Свая. Только что была недавно проснувшейся ольхой. А теперь, один конец, обточенный топором, сочится по весне чем-то живым, липнущим стружками к белому лезвию. Второй, пока оранжевый и свежий, под тяжелыми ударами бабы скоро превратится в мочало. Загнанная в темечко стальная десятка, завершит страдания.
Сoup de grace. Удар милосердия.
С жизнью отдельно взятой особи можно не сравнивать. Все ясно и так. Сроки просто разные.

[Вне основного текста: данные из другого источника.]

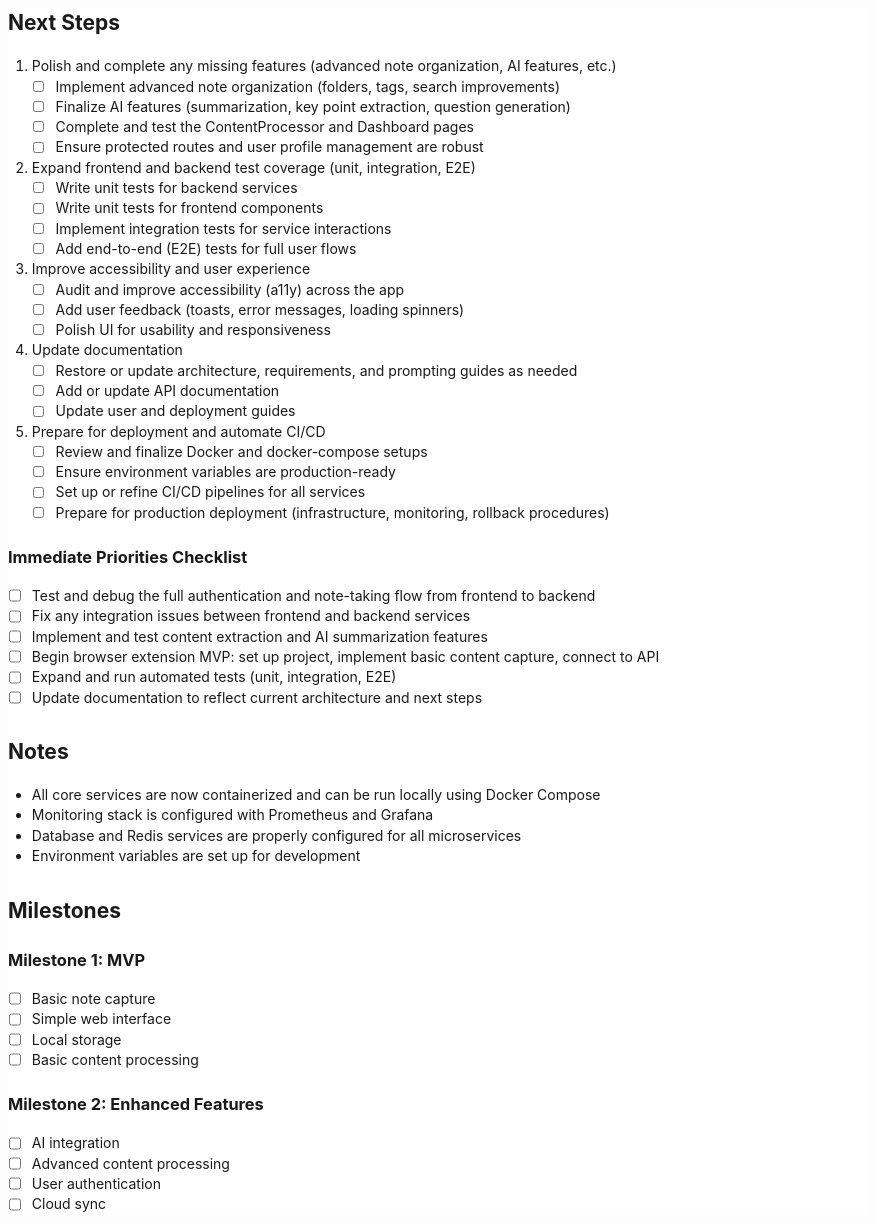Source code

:## Next Steps
1. Polish and complete any missing features (advanced note organization, AI features, etc.)
   - [ ] Implement advanced note organization (folders, tags, search improvements)
   - [ ] Finalize AI features (summarization, key point extraction, question generation)
   - [ ] Complete and test the ContentProcessor and Dashboard pages
   - [ ] Ensure protected routes and user profile management are robust
2. Expand frontend and backend test coverage (unit, integration, E2E)
   - [ ] Write unit tests for backend services
   - [ ] Write unit tests for frontend components
   - [ ] Implement integration tests for service interactions
   - [ ] Add end-to-end (E2E) tests for full user flows
3. Improve accessibility and user experience
   - [ ] Audit and improve accessibility (a11y) across the app
   - [ ] Add user feedback (toasts, error messages, loading spinners)
   - [ ] Polish UI for usability and responsiveness
4. Update documentation
   - [ ] Restore or update architecture, requirements, and prompting guides as needed
   - [ ] Add or update API documentation
   - [ ] Update user and deployment guides
5. Prepare for deployment and automate CI/CD
   - [ ] Review and finalize Docker and docker-compose setups
   - [ ] Ensure environment variables are production-ready
   - [ ] Set up or refine CI/CD pipelines for all services
   - [ ] Prepare for production deployment (infrastructure, monitoring, rollback procedures)

### Immediate Priorities Checklist
- [ ] Test and debug the full authentication and note-taking flow from frontend to backend
- [ ] Fix any integration issues between frontend and backend services
- [ ] Implement and test content extraction and AI summarization features
- [ ] Begin browser extension MVP: set up project, implement basic content capture, connect to API
- [ ] Expand and run automated tests (unit, integration, E2E)
- [ ] Update documentation to reflect current architecture and next steps

## Notes
- All core services are now containerized and can be run locally using Docker Compose
- Monitoring stack is configured with Prometheus and Grafana
- Database and Redis services are properly configured for all microservices
- Environment variables are set up for development

## Milestones

### Milestone 1: MVP
- [ ] Basic note capture
- [ ] Simple web interface
- [ ] Local storage
- [ ] Basic content processing

### Milestone 2: Enhanced Features
- [ ] AI integration
- [ ] Advanced content processing
- [ ] User authentication
- [ ] Cloud sync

Я вхожу в запой плавно. Так, на рассвете, в сонную гавань, входит корабль, вернувшийся из кругосветки. Город, широкими террасами белых домиков, спускается к морю. На пирсе, бережно поддерживая заспанные лица и укладки, стыдливо кучкуются жены. Наспех собранный оркестрик, вразнобой выдувает капельки росы из отсыревшей меди. Местечковая идиллия. Шлепки волн по гниющим доскам. Простишь?
Штопор со скрипом вворачивается в имитацию пробки. С вина начинать легче. Не так стыдно. Нектар богов, Франция, золото виноградников, Амьен. Руки вспоминают похмельную дрожь, и краповые брызги летят из пластикового стакана на траву. Похмелье вернется, а пока это только нетерпение. Предвкушение счастья, отмахиваемого верстовыми столбами соток.

Ты точно решил?
Решил. Насчет точно, не знаю.
Может, ну его к бесу?
Пожалуй, нет. Два года прошло. Я не могу больше.
Устал жить нормально?
Устал от себя, нормального.
Тогда, в путь.
В путь.


Оставив привкус свинца, вино растворилось во мне в три приема. Можно остановиться. В монотонном, нарушаемом лишь хлопком по зудящей шее, гудении комаров. В пахнущих мятой картинках детства. У меня остались наши фотографии. Всего несколько. На последней мне шесть лет. Я беззубо смеюсь в объектив с твоих плеч. Черно-белая осень, клетчатый драп пальто. Тридцать пять лет назад. И все. Больше мы не фотографировались вместе. Где-то в этой точке наши векторы разошлись, образовав непрерывно растущий угол, заполненный сумятицей редких встреч и взаимным раздражением. Не так, не с тем, не с той. Неправильно.
Обычное дело, вообщем.
Удивительно трогательное зрелище – забытая в угаре поминок бутылка.

***

Стало быть, все?
Все.
Скучать будешь?
Нет. Плакать тоже. Не умею.
Водка еще осталась. Дома.
Значит пора.
Домой?
Домой.


Ветер взъерошил березовую рощицу. Крупные капли просыпались на голову и, превратившись в ручеек, стекли по щеке. Слышишь, я все равно не умею плакать. Это не я, это просто заболтавшийся с листьями дождь. Да какая теперь разница. Поговорим при встрече.